Dataset entries:
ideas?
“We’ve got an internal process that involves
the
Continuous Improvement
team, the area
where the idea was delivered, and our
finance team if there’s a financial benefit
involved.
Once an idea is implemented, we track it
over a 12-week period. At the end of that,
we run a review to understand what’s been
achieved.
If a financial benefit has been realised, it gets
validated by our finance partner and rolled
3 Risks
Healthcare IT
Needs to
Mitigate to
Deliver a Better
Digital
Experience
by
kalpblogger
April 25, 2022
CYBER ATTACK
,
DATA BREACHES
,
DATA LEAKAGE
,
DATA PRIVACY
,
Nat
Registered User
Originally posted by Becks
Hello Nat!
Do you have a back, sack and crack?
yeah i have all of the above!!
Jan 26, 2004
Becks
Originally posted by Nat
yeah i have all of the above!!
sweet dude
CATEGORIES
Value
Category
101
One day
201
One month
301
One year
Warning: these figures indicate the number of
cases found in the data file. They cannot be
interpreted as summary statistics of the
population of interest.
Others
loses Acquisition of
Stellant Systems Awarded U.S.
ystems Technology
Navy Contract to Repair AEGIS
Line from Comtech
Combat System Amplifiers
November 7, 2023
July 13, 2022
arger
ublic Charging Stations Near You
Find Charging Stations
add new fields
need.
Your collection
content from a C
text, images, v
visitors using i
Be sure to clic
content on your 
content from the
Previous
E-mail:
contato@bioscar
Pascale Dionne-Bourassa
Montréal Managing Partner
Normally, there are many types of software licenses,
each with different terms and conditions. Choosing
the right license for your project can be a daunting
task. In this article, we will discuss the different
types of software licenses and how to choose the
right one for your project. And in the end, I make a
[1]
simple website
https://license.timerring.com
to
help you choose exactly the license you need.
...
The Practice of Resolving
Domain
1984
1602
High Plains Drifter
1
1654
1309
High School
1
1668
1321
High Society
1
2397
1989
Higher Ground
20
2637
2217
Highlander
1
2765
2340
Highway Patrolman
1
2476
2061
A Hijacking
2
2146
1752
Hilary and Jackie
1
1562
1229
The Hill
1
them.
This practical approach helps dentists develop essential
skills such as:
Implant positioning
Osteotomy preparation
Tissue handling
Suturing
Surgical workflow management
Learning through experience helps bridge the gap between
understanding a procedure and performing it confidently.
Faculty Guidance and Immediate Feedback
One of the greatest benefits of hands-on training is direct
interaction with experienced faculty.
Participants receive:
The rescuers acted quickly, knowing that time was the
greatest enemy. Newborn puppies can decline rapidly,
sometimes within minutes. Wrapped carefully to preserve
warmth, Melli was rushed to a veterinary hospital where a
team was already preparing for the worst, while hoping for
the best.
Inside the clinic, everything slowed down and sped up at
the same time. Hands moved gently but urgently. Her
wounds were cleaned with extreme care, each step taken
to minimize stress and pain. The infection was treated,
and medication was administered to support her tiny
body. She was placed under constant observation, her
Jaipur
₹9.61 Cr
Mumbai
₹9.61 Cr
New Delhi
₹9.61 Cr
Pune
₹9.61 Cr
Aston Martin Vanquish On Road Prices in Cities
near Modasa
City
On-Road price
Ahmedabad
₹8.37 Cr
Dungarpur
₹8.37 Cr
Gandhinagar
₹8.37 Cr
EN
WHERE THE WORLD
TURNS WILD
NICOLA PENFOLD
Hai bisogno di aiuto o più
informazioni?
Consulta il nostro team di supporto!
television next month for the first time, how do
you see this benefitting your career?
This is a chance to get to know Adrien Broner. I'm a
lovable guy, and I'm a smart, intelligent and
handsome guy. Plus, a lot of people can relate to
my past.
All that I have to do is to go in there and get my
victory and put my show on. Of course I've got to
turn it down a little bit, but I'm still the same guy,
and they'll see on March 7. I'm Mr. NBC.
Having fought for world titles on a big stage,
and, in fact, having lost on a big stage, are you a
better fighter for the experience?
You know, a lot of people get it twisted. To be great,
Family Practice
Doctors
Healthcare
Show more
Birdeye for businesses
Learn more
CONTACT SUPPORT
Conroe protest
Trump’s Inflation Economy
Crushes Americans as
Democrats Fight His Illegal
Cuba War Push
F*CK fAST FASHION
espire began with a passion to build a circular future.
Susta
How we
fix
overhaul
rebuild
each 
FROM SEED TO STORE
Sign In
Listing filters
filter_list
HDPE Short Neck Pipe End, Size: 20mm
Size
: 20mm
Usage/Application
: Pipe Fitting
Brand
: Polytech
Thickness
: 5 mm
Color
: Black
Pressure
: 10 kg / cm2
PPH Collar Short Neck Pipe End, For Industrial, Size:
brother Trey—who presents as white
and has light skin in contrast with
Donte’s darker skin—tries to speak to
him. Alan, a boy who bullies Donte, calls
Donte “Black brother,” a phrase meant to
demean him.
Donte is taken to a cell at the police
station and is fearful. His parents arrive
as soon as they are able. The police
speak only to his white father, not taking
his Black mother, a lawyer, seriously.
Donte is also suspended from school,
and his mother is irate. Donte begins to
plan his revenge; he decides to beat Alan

#### Activity
Retype, exactly and in full, the lines above from the one containing "Deliver a Better" through the one containing "Normally, there are".

#### Completed exercise
Deliver a Better
Digital
Experience
by
kalpblogger
April 25, 2022
CYBER ATTACK
,
DATA BREACHES
,
DATA LEAKAGE
,
DATA PRIVACY
,
Nat
Registered User
Originally posted by Becks
Hello Nat!
Do you have a back, sack and crack?
yeah i have all of the above!!
Jan 26, 2004
Becks
Originally posted by Nat
yeah i have all of the above!!
sweet dude
CATEGORIES
Value
Category
101
One day
201
One month
301
One year
Warning: these figures indicate the number of
cases found in the data file. They cannot be
interpreted as summary statistics of the
population of interest.
Others
loses Acquisition of
Stellant Systems Awarded U.S.
ystems Technology
Navy Contract to Repair AEGIS
Line from Comtech
Combat System Amplifiers
November 7, 2023
July 13, 2022
arger
ublic Charging Stations Near You
Find Charging Stations
add new fields
need.
Your collection
content from a C
text, images, v
visitors using i
Be sure to clic
content on your 
content from the
Previous
E-mail:
contato@bioscar
Pascale Dionne-Bourassa
Montréal Managing Partner
Normally, there are many types of software licenses,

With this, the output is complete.